During the reigns of Tudor monarchs - from Henry VII to Elizabeth I - he said there was no contemporary recognition of any common thread or even any recognition of the term "Tudor".
Dr Davies, who specialises in 16th-Century history, says "the rather obvious thought occurred to me" of investigating whether there had been any references to "Tudor" during the years of the Tudor monarchs.
His years of trawling through contemporary documents yielded almost no references - with only one poem on the accession of James I (James VI of Scotland) recognising the transition from Tudor to Stuart.
Surprised by this absence of any contemporary usage, he says he expected "clever American professors to come up with examples to prove me wrong" - but so far there has been no such evidence.
There might also be suggestions that the use of "Tudor" was deliberately omitted - as monarchs, always sensitive to rival claims, wanted to assert their legitimacy.
"I do think that Henry VII was defensive about his past and wanted to downplay 'Tudor', which might have been used by his opponents."
He says that in Welsh documents the name of Tudor is "celebrated" but it was "considered an embarrassment in England".
Henry VIII preferred to represent himself as the embodiment of the "union of the families of Lancaster and York", says Dr Davies.
Dr Davies suggests that the idea of a distinct Tudor period of history was first established in the 18th Century by the historian and philosopher, David Hume.
This has proved a very "seductive" way of approaching history, he argues. It also helps to create the idea of a separate historical period, different from what came before and after.
But the text-book writers and makers of period dramas should re-think their terminology, as he says that talking about "Tudor men and women" introduces an artificial concept which would have had no contemporary resonance.
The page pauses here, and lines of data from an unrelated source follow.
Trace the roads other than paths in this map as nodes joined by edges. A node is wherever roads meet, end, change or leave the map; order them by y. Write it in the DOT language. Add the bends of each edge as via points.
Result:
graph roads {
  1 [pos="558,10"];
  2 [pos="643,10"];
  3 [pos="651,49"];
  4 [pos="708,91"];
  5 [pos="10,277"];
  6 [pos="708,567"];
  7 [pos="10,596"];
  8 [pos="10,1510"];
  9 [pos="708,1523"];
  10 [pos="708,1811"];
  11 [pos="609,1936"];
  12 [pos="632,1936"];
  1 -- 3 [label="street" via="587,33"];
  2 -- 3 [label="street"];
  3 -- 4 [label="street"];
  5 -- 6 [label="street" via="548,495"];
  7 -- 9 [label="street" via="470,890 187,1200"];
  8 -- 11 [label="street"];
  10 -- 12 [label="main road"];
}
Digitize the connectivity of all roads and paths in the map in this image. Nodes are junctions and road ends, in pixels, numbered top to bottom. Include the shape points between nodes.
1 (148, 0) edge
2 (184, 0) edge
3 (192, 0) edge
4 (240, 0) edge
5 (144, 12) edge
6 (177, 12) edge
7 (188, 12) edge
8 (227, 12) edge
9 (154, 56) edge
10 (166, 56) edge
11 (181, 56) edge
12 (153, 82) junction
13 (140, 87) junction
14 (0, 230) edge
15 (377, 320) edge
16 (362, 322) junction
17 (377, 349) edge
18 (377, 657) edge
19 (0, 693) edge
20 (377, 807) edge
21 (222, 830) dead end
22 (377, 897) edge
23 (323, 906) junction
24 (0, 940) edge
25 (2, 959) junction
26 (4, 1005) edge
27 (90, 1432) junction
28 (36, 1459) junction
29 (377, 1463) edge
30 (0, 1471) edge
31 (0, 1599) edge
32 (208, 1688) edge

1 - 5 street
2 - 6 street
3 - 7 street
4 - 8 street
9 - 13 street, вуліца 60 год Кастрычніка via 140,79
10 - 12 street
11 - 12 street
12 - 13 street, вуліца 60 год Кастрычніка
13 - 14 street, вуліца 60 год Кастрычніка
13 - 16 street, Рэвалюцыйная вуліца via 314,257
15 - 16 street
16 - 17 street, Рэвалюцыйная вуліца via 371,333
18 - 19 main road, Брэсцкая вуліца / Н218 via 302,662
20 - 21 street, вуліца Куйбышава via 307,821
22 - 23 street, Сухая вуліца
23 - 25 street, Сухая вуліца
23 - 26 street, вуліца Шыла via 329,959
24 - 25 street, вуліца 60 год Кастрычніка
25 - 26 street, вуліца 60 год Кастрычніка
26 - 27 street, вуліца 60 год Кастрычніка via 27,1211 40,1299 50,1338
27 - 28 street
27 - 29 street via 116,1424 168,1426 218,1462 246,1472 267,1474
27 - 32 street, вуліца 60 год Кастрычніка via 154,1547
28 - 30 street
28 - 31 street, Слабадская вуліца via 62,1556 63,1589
If historians aim to "recover the thought processes" of past generations - he says it means understanding how they saw themselves and their own times.
Dr Davies says that in the late 16th Century people in England would have understood the idea of living in the reign of Elizabeth I - but would not have identified her as a Tudor.
"The word 'Tudor' is used obsessively by historians," says Dr Davies. "But it was almost unknown at the time."